TI Der Darm bei Jugendlichen kann offenbar vermehrt Prionen aufnehmen
QU Ärzte Zeitung, 30.3.2001
IA http://www.aerztezeitung.de/docs/2001/03/30/060a0203.asp?cat=/medizin/bse
VT
Es ist ein Rätsel: Fast nur junge Menschen sind bisher an der neuen Variante der Creutzfeldt-Jakob-Krankheit (vCJK) erkrankt. Aktuelle Daten liefern jetzt erstmals eine plausible Erklärung für das Phänomen. Offenbar treten die krankheitserregenden Prionen vor allem über Strukturen des Darm-Immunsystems ein. Sollten diese Strukturen, die Peyerschen Plaques, tatsächlich das Haupteinfallstor für den Erreger sein, dann steht das Tor bei Kindern und Jugendlichen besonders weit offen: Im Teenager-Alter haben Menschen am meisten dieser Peyerschen Plaques.
Hinweise darauf, dass Prionen über die Schnittstelle von Immunsystem und Darm aufgenommen werden, haben niederländische Forscher bereits vor zwei Jahren geliefert. An Schafen, die mit dem Erreger der Prion-Krankheit Scrapie infiziert waren, ließen sich die Erreger schon fünf Monate nach der Infektion in den Peyerschen Plaques nachweisen. Von dort breiteten sie sich auf weitere Darmabschnitte aus und gelangten über das viszerale Nervensystem schließlich ins Gehirn. Unklar blieb aber, wie die Erreger vom Darm ins Nervensystem gelangten.
Schottische Forscher haben vor kurzem Nervenendigungen mit körpereigenen Prionen sowohl in der Nachbarschaft lymphoider Darmzellen als auch in der Nähe von Darm-Endothel-Zellen entdeckt. Folglich hält nur ein dünne Zellschicht Prionen aus der Nahrung vom Eintritt in das Nervensystem ab.

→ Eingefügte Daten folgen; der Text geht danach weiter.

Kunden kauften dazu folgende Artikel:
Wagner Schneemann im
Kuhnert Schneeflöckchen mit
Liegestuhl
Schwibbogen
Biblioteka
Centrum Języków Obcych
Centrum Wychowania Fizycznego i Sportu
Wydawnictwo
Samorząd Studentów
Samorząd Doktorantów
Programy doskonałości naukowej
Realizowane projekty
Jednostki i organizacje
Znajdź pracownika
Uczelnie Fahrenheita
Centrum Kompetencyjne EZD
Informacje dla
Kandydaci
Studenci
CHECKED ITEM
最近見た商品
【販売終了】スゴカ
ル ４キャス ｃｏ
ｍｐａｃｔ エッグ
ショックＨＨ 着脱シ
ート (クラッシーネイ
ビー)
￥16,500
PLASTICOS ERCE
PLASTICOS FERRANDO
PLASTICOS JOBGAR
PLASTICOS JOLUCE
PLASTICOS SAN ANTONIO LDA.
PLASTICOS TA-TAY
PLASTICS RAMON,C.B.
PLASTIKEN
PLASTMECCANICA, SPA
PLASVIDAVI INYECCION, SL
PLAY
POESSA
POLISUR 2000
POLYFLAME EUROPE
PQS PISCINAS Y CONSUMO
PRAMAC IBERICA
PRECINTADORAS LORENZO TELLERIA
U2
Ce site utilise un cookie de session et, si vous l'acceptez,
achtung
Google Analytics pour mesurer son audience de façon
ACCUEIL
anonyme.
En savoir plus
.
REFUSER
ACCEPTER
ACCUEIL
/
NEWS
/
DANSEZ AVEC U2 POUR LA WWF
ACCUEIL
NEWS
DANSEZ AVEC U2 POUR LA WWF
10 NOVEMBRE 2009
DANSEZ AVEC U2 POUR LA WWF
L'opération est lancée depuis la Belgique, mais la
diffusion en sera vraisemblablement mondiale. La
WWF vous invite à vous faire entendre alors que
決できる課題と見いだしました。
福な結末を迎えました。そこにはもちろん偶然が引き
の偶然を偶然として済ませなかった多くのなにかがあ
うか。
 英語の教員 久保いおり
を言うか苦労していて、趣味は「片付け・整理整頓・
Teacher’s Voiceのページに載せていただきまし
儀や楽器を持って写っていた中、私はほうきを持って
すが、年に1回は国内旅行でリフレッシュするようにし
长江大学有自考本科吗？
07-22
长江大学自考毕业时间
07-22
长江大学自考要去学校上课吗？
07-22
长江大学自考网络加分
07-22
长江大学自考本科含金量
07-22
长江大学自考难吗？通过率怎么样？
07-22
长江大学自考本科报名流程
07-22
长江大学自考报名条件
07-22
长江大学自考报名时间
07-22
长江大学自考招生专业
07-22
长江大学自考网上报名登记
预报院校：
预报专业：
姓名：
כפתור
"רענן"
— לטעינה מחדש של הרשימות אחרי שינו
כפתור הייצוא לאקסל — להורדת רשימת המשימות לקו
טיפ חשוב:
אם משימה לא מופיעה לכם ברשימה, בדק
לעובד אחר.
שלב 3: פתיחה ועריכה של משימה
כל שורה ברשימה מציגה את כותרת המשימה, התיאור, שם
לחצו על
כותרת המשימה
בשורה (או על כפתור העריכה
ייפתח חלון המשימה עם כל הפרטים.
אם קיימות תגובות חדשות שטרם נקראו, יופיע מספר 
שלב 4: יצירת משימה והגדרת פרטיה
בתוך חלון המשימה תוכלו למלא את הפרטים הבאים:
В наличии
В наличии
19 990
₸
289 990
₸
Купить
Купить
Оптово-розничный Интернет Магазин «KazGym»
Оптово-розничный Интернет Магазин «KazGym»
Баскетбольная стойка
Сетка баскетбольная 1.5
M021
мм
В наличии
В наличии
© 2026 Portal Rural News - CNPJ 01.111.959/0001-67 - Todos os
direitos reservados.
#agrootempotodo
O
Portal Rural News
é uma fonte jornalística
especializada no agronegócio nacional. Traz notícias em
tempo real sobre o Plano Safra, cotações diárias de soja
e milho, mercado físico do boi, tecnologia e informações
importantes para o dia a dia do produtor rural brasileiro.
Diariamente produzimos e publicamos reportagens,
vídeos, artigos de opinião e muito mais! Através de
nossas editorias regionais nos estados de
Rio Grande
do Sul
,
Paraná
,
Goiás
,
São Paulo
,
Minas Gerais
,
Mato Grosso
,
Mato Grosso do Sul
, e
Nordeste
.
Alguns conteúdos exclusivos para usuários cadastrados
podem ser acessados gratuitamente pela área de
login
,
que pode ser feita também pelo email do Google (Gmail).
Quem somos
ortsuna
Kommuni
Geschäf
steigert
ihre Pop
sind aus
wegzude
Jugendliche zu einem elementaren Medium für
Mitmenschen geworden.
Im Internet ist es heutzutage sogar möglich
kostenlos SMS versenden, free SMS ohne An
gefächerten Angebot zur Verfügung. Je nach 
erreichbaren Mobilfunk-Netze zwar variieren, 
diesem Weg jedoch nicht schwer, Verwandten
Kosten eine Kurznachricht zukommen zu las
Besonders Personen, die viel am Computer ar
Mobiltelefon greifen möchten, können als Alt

Einen Weg, wie Prionen diese Barriere überwinden können, beschreiben die Forscher in der April-Ausgabe der Zeitschrift "Gut". Die Spur führt wiederum zu den Peyerschen Plaques. Dort sind sogenannte M-Enterozyten dafür zuständig, Makromoleküle, Mikroorganismen und Viren aus dem Darmlumen ins angrenzende Lymphgewebe zu transportieren, wo sie dem Immunsystem präsentiert werden. Zellkultur-Experimente belegen, dass ohne solche M-Enterozyten kein Prionen-Transport durch den Darm möglich ist.
Haben die Erreger von Prion-Erkrankungen den Darm passiert, können sie sich massiv im lymphoretikulären System vermehren. Vermutet wird, dass die Erreger von dort in sympathische Nervenfasern eindringen und die Fasern als Schienen auf dem Weg ins Gehirn benutzen.

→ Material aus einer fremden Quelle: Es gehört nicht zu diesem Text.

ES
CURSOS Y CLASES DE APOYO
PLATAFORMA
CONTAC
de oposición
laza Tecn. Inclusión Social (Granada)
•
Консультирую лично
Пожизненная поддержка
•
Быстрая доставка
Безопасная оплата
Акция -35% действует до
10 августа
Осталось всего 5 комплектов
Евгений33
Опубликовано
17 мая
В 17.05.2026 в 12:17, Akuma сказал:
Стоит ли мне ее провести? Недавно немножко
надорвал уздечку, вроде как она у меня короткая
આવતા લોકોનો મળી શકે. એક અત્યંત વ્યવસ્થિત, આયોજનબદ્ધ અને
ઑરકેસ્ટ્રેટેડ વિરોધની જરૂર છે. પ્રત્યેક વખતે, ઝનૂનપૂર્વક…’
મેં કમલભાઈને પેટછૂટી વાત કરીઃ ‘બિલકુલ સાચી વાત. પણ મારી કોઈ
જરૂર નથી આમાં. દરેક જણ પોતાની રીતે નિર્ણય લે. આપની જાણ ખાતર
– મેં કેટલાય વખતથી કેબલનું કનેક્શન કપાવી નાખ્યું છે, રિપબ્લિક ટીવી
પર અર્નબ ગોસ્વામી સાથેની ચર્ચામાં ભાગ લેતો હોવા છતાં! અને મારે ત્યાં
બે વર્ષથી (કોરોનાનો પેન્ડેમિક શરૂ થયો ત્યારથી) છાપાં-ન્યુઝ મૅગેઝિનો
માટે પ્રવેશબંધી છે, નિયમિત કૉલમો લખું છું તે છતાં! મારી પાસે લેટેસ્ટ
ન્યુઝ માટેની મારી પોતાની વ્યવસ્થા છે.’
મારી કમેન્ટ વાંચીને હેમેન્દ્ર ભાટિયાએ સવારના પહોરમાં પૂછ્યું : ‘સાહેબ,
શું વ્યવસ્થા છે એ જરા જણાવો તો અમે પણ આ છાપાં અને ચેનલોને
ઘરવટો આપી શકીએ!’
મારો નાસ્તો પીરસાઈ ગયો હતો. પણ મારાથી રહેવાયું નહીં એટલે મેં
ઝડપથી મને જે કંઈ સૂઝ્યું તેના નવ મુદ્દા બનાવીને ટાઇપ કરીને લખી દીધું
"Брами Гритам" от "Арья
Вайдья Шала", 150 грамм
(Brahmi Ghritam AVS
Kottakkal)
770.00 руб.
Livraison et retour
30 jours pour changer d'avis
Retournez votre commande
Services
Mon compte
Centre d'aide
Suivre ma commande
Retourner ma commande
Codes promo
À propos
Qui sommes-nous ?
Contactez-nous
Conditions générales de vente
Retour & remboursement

Entscheidend sind bei diesem Vorgang die follikulären dendritschen Zellen (FD-Zellen). Werden diese im Tierexperiment inaktiviert, können sich die Erreger nicht in lymphatischen Organen vermehren. Nach einer intraperitonealen Injektion von Erregern bleiben solche Tiere gesund. Offenbar verteilen nur aktive, mobile FD-Zellen den Erreger im Lymphgewebe.
Doch wie gelangen die FD-Zellen an die Prionen? Bekannt ist, dass FD-Zellen dort in engem Kontakt mit M-Enterozyten stehen. Beliefern diese die FD-Zellen mit Prionen aus dem Darm? "No Comment. Das ist ein sehr heißes Gebiet, da sind wir gerade dran", sagte Professor Adriano Aguzzi aus Zürich zur "Ärzte Zeitung". Doch soviel wollte Aguzzi immerhin verraten: "Die Prionen-Aufnahme geht über das Komplementsystem. Wir haben gezeigt, dass die Abwesenheit von bestimmten Komplementrezeptoren bei FD-Zellen eine Prioneninfektion verhindert oder erschwert."
Sollte der Hauptinfektionspfad tatsächlich über M-Enterozyten und FD-Zellen verlaufen, dann wären die Peyerschen Plaques allerdings nicht die einzige Eintrittspforte. Auch in den Mandeln und im Appendix gibt es M-Enterozyten. Der Prionen-Forscher Dr. Stephen DeArmond vermuten inzwischen, dass Mandelentzündungen das Infektionsrisiko steigern. Dies könnte ebenfalls erklären, weshalb gerade junge Menschen eine erhöhtes vCJK-Risiko haben.
STICHWORT
Peyersche Plaques
Peyersche Plaques sind lymphatische Aggregate des Dünndarms. Die Zahl dieser Aggregate ist bei Teenagern am höchsten und nimmt mit dem Alter ab. In den Plaques befinden sich spezialisierte Zellen, die Bakterien, Viren und Prionen aus dem Darmlumen aufnehmen und dem Immunsystem präsentieren. In die Plaques wandern dendritische Zellen ein, die Prionen weiterverbreiten können.